- **SET EXERCISE A**
Please copy the passage from the thread on simplifying the grammar below, from "I'm sorry for" to "your quick reply.", word for word.

- **TEXT PASSAGE**
Simplify the grammar - Githubissues

uk-ar commented 9 years ago

I'm sorry for this large patch. But it is hard to fix some defects with current grammar. So, I modified the grammar and related lexer. And this PR fixes #85 #59 #72 #35. How about this?

ap4y commented 9 years ago

Hey @uk-ar I will need some time to check this changes a bit more carefully and evaluate this "grammar-less" approach. Unfortunately, I won't have much time in next several days, but I will get back to this PR asap.

uk-ar commented 9 years ago

Hi @ap4y! Thanks for your quick reply.

Unfortunately, I won't have much time in next several days, but I will get back to this PR asap.

No problem! It's not hurry. Whenever you have enough time.

ap4y commented 9 years ago

Hey @uk-ar I reviewed this PR. From code perspective it looks ok apart from small things like some tokens (class, func) should not be a part of prec grammars (which is operator based afaik) imo. That's being said, I don't think this approach is semantically correct. I'm not a smie master, but not having grammars (i.e. relaying on simplistic default rules) doesn't sound like a future proof approach. While I admit that it works, I think it will result in heavier indentation rules (which is slightly visible in this PR).

I want to try to fix issues you mentioned in this PR based on formal grammars. I hope to come up with something in next several days, so we could compare different approaches a bit more carefully.

ap4y commented 9 years ago

Hey @uk-ar, sorry for the delay. It took a bit more time to finish, luckly I fixed some other bugs and simplified smie implementation. My changes are in the simplify-smie branch. Keen to what you think about it. I tried going with your implementation, but it results in invalid sexp movements for most of the statements (due to the lack of grammars).

The only thing I couldn't resolve completely is a blink parens. There are still some cases in my implementation that fail blinking, specifically trailing closure blocks and simple code blocks. I can see possible solutions for this cases (most likely those block will need a separate tokenization rules in lexer), but it will take some time.

uk-ar commented 9 years ago

Hi @ap4y! Thank you for trying my implementation.

But, the simplify-smie branch have another degradation in backward-sexp(#97). For example, following code signals scan-error.

(progn
  (save-excursion (insert "let a\nlet b"))
  (forward-sexp 2)
  (forward-sexp -2)
)

I think this error is checked in test code, but I don't know why the test passed.

uk-ar commented 9 years ago

Please let me add more information for the sexp movements problem you pointed out. There is two types of sexp movements, in Emacs major modes.

1. Skips whole declalation(e.g. ruby-mode)

Forward-sexp skips whole declalation. If you execute forward-sexp beginning of "class" keyword, the cursor moves to end of class declalation.

class foo
end|

1. Skips only brackets(e.g. c++-mode)

Forward-sexp skips only brakets. If you execute forward-sexp beginning of "class" keyword, the cursor moves to end of class keyword.

class| foo {
}

Because I think swift syntax is similar to c++, so I implemented type 2. But you think type 1 is better for swift-mode, right?

- **RECORDS TO PROCESS**
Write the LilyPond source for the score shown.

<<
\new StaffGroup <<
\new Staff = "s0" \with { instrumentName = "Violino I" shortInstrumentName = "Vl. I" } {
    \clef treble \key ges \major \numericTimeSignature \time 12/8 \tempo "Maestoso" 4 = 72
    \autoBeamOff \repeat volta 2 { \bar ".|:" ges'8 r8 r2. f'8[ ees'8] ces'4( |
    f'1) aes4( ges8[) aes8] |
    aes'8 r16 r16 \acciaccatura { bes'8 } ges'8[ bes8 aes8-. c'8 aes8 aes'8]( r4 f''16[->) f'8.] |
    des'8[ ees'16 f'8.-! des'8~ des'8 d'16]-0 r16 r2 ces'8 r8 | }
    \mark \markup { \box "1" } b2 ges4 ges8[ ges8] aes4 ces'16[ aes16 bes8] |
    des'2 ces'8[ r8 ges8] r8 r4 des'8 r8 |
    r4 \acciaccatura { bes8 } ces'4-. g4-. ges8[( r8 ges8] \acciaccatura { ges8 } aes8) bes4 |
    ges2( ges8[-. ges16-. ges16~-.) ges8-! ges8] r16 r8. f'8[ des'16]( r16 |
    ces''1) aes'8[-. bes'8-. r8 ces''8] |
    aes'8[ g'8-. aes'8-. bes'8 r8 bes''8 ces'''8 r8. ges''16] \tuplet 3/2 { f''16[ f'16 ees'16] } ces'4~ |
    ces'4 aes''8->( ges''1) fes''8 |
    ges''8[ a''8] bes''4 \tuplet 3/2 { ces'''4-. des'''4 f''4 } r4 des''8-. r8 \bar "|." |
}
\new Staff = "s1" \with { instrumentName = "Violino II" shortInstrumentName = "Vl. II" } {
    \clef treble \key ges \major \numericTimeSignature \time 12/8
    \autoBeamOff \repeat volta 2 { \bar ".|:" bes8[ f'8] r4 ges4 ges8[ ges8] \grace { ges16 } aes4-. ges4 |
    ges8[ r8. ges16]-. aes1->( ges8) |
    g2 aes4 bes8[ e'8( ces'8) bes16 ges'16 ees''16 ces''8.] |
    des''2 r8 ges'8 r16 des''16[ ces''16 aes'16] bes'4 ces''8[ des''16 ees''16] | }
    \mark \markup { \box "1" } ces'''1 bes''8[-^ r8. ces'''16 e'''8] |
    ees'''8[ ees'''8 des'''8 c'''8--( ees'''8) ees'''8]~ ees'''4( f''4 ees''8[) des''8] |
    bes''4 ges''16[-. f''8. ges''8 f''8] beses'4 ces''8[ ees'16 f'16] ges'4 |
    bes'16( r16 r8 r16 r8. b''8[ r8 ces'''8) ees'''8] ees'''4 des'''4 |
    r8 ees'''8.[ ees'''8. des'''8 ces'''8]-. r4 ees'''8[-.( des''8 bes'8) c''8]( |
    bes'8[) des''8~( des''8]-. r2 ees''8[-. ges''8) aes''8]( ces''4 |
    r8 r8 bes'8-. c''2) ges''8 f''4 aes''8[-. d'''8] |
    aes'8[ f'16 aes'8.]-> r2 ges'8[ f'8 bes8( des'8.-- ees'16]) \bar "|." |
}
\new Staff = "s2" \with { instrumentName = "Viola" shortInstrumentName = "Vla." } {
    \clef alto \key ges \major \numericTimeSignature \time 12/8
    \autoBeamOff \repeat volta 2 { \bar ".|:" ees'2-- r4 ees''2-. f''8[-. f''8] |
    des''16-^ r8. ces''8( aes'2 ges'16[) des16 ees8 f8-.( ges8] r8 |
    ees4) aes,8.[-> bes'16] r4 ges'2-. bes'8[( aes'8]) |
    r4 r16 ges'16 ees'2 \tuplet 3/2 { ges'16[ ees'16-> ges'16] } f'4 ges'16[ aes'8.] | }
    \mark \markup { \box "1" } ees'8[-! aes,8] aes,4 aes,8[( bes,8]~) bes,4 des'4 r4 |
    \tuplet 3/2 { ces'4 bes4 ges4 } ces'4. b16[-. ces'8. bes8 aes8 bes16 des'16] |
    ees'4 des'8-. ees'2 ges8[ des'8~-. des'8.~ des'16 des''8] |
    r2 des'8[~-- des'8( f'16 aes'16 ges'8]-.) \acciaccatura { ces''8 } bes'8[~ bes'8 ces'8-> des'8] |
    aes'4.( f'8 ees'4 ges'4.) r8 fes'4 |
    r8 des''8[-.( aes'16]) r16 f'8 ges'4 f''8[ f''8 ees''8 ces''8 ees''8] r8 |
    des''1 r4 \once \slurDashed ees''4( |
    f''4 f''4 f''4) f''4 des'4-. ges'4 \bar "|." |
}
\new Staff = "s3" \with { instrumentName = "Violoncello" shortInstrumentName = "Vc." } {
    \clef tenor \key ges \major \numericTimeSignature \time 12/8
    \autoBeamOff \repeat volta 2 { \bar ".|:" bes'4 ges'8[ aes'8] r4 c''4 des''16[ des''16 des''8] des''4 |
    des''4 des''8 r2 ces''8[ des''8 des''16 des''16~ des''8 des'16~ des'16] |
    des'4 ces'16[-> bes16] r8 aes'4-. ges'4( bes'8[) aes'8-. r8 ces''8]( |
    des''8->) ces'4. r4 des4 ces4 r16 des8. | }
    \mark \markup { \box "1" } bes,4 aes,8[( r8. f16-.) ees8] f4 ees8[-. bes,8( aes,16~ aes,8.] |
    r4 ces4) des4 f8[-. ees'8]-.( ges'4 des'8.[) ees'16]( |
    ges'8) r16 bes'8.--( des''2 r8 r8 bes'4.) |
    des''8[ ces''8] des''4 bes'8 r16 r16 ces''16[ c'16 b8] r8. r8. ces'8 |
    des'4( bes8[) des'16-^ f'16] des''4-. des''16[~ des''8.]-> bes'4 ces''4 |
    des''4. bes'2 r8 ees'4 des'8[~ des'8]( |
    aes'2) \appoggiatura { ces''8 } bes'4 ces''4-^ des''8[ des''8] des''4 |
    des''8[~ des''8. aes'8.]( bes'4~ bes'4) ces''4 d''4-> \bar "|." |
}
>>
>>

- **SET EXERCISE B**
How many lines of the listing above contain the string "acciaccatura"? Answer with the number only.

- **TASK RESULT A**
I'm sorry for this large patch. But it is hard to fix some defects with current grammar. So, I modified the grammar and related lexer. And this PR fixes #85 #59 #72 #35. How about this?

ap4y commented 9 years ago

Hey @uk-ar I will need some time to check this changes a bit more carefully and evaluate this "grammar-less" approach. Unfortunately, I won't have much time in next several days, but I will get back to this PR asap.

uk-ar commented 9 years ago

Hi @ap4y! Thanks for your quick reply.

- **TASK RESULT B**
3